╭──
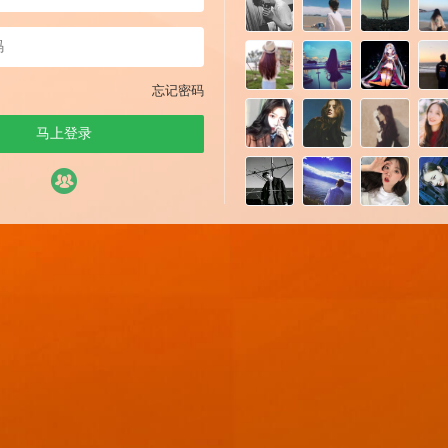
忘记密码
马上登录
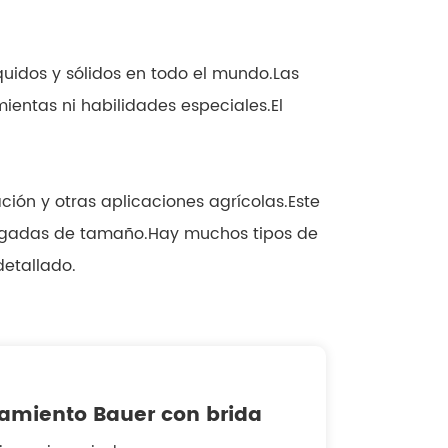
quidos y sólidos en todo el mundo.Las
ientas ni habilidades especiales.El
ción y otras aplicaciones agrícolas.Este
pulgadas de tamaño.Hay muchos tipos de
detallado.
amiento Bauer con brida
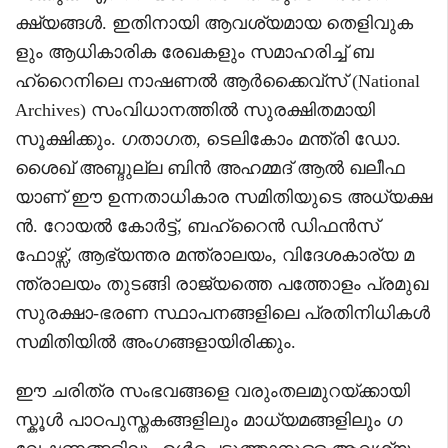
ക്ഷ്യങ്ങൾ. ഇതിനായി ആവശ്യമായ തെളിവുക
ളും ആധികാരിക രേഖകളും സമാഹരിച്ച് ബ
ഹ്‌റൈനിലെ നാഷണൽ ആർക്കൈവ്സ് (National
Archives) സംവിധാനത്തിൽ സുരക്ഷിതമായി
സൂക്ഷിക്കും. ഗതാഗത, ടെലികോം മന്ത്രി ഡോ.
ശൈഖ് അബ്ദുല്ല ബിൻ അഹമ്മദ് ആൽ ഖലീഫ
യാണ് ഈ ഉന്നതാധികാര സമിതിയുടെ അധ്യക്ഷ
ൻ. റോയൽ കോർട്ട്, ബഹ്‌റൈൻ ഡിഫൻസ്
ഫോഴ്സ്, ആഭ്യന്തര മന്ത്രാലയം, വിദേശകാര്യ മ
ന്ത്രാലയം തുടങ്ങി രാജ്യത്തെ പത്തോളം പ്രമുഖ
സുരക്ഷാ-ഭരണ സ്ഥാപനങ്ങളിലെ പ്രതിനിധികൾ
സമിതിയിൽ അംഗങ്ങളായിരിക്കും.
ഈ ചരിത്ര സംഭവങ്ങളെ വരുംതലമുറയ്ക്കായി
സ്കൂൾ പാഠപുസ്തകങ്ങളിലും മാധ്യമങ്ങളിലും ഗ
╰──
╭──
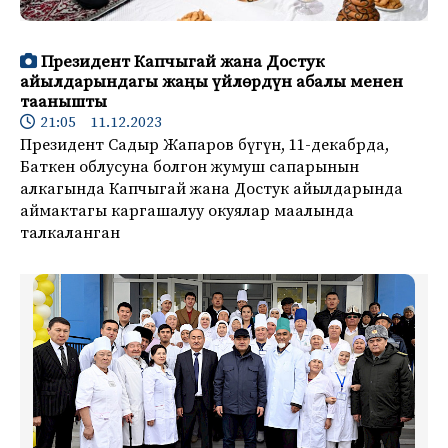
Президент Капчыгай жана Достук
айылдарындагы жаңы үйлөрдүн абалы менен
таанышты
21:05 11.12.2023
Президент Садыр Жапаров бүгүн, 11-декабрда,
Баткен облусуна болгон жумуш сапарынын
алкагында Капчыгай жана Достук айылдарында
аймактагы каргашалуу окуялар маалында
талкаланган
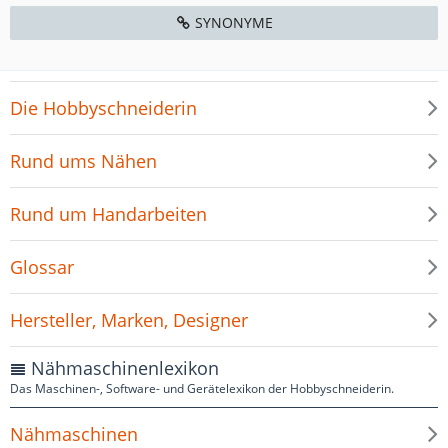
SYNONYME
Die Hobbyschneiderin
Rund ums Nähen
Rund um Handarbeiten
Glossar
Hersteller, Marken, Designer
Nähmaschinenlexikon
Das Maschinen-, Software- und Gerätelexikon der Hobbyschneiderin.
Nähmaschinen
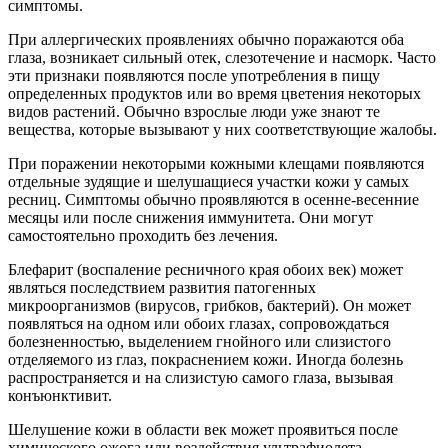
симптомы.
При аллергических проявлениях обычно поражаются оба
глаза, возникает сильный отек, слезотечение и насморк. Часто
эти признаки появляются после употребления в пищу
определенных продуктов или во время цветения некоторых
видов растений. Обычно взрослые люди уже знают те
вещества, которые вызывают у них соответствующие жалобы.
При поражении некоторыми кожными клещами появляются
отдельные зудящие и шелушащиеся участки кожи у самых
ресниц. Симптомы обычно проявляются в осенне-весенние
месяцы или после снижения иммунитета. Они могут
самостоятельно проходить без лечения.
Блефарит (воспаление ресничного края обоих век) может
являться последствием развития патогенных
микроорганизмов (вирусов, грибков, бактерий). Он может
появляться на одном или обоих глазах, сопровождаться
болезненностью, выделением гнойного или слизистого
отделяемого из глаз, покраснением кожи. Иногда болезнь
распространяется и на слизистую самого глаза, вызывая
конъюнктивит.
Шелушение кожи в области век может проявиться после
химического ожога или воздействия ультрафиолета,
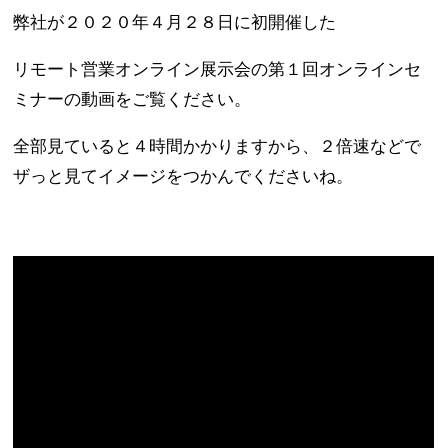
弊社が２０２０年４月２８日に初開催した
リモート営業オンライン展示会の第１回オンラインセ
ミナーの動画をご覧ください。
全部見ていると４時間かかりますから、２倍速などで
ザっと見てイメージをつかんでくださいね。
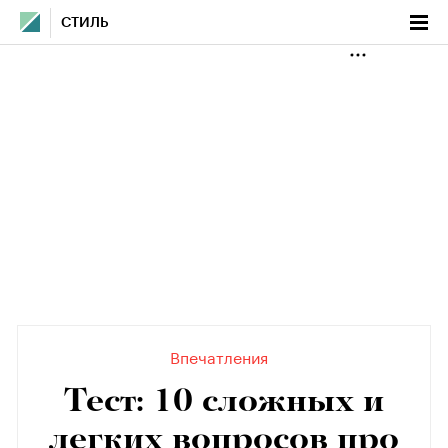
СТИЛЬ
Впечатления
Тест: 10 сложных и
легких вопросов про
╰──
TASK STATEMENT: Repeat, word for word, the lines in the rows above from the one containing "Президент Капчыгай жана Достук" to the one containing "талкаланган", both included.

OUTPUT OF THE EXERCISE:
Президент Капчыгай жана Достук
айылдарындагы жаңы үйлөрдүн абалы менен
таанышты
21:05 11.12.2023
Президент Садыр Жапаров бүгүн, 11-декабрда,
Баткен облусуна болгон жумуш сапарынын
алкагында Капчыгай жана Достук айылдарында
аймактагы каргашалуу окуялар маалында
талкаланган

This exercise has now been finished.